The question here is whether the next launch will be substantially delayed by regulatory agencies (eg FAA license) past when they otherwise would have been ready to fly.
This could be a bit of a judgement call (at least, without having an insider at SpaceX and the FAA). If anyone has a suggestion in the comments for more precise resolution criteria, I'm open to hearing it.
I also reserve the option of resolving this one to market if the market price seems reasonable and not manipulated.
Because it is a judgement call I will not trade in this market.
Is Musk tweeting
https://twitter.com/elonmusk/status/1699233677979390280
"Starship is ready to launch, awaiting FAA license approval"
then having a substantial delay before launch satisfy the requirements?
How long is "substantially delayed"?
Is this changed at all, if while the licence application is worked on submitted and reviewed, SpaceX does work on starship and/or ground support equipment without it being clear whether this work was necessary or just a useful improvement that wasn't strictly necessary.

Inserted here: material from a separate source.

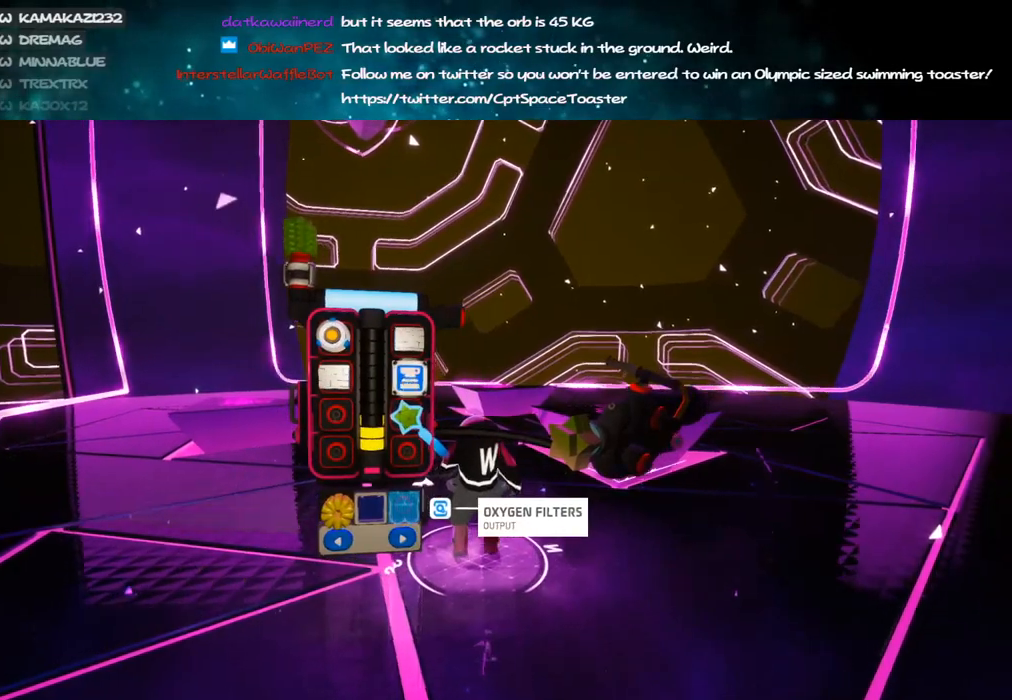
{"keys": ["q"], "mouse": [], "events": [[16, "q", "down"], [100, "mouse_right", "up"], [133, "q", "up"], [200, "d", "up"], [450, "q", "down"]]}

@ChristopherRandles Sorry, at the time I wanted to wait and see a little bit as there seemed to be some ambiguity as to:
- They were actually ready (subsequent destacks and rehearsals vaguely suggest to me that at that time they weren't quite ready)
- It should be considered a regulatory issue, or perhaps more of a "they need to finish the plan they committed to" issue.
But now with them having done the wet dress rehearsal two weeks ago and still delayed due to Fish and Wildlife Service, that definitely qualifies in my book, so I just resolved YES.